# Mite?



## Jkemp (Dec 24, 2018)

A brom is flowering in one of my tanks. When taking a very close up picture I spotted a friend who is invisible to the naked eye. Any guess what he is? Just curious if he is one of those evil mites people speak of.

There are no frogs yet as I’m just letting the moss and plants grow for now. So I could co2 bomb it, but the springs and isopods are well seeded.

Anyways you can see him on the bottom of the flower in be blurry looking picture. The picture with my finger in it is for scale.

High res: https://drive.google.com/drive/folders/1056z-vWOp9F1z5rdjMj_kTdlL8xUynra


----------



## kimcmich (Jan 17, 2016)

Greetings,

A bug that small is hard to give a certain id, but that looks like a springtail (there are many species besides the ones we culture for food).
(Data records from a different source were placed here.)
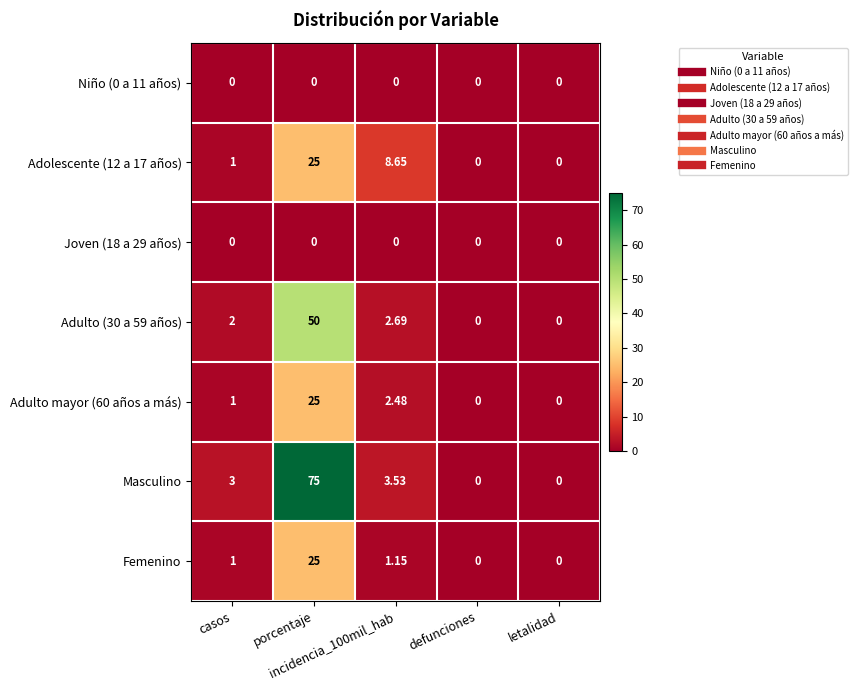

Which series has the largest total across all categories?

Masculino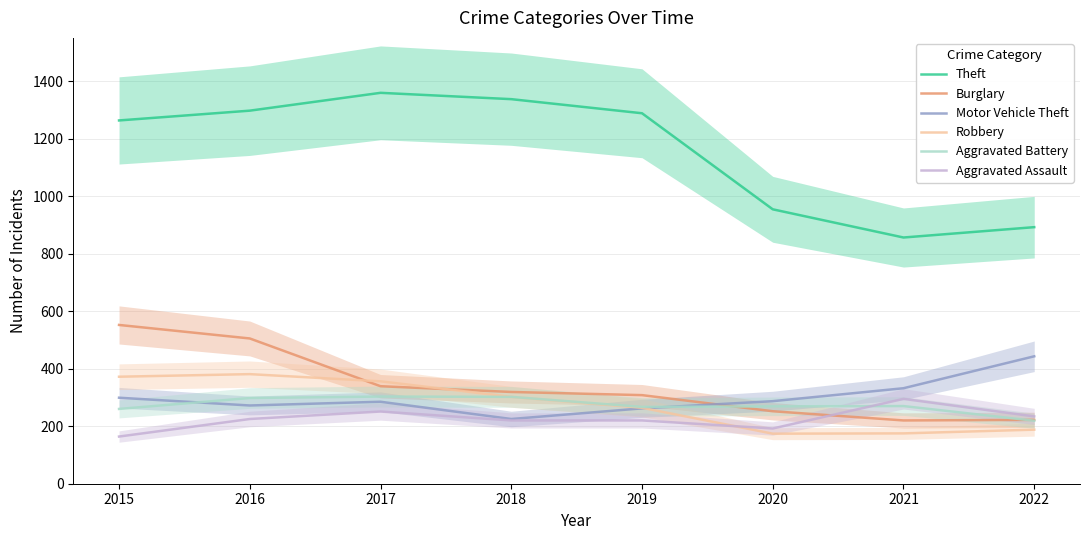

Is it true that Motor Vehicle Theft equals 332 at 2021?

True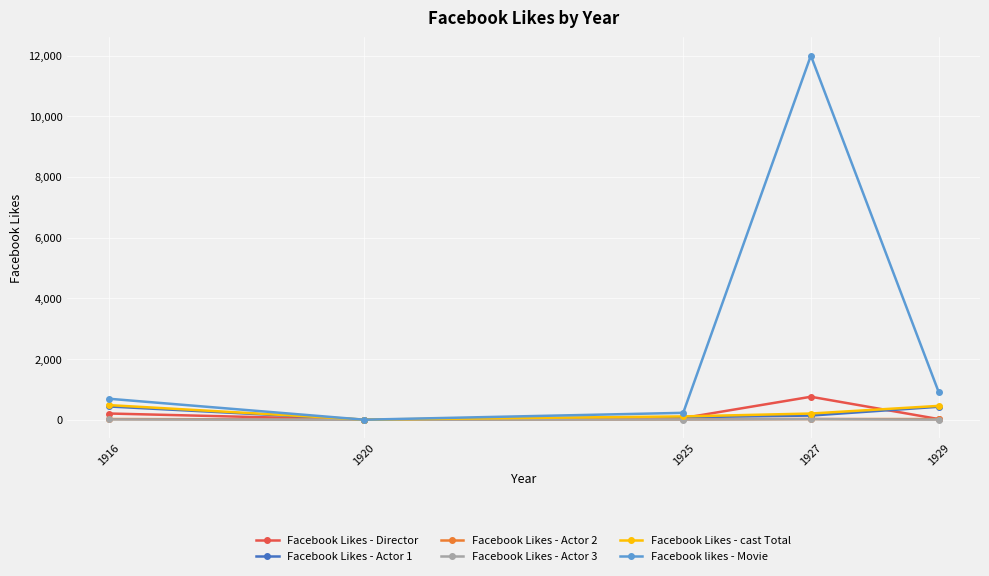

What is the spread (max minus min) of values at 1929?

923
Whether it's a springtail or a mite, however, you don't need to be thinking CO2 bomb after seeing just one of them. Your viv is going to play host to a wide variety of bugs and 99% of them will be harmless and perfectly well-behaved. Enjoy this intimate view into moist nature and don't get spooked by the tiny critters you've never had the chance to see before


----------



## tropfrog (Sep 6, 2018)

Whatever the species is.......This is frog food, dont worry.

BR
Magnus


----------



## varanoid (Jan 21, 2011)

That is a great pic. Wish I had some camera skills, all the closeups I take are garbage.

I've seen nearly identical, possibly the same, creatures in my vivs before. They are quite abundant when the tanks are first set up, and then get mowed down by the frogs and outcompeted by the springtails to the point I see them much less frequently.


----------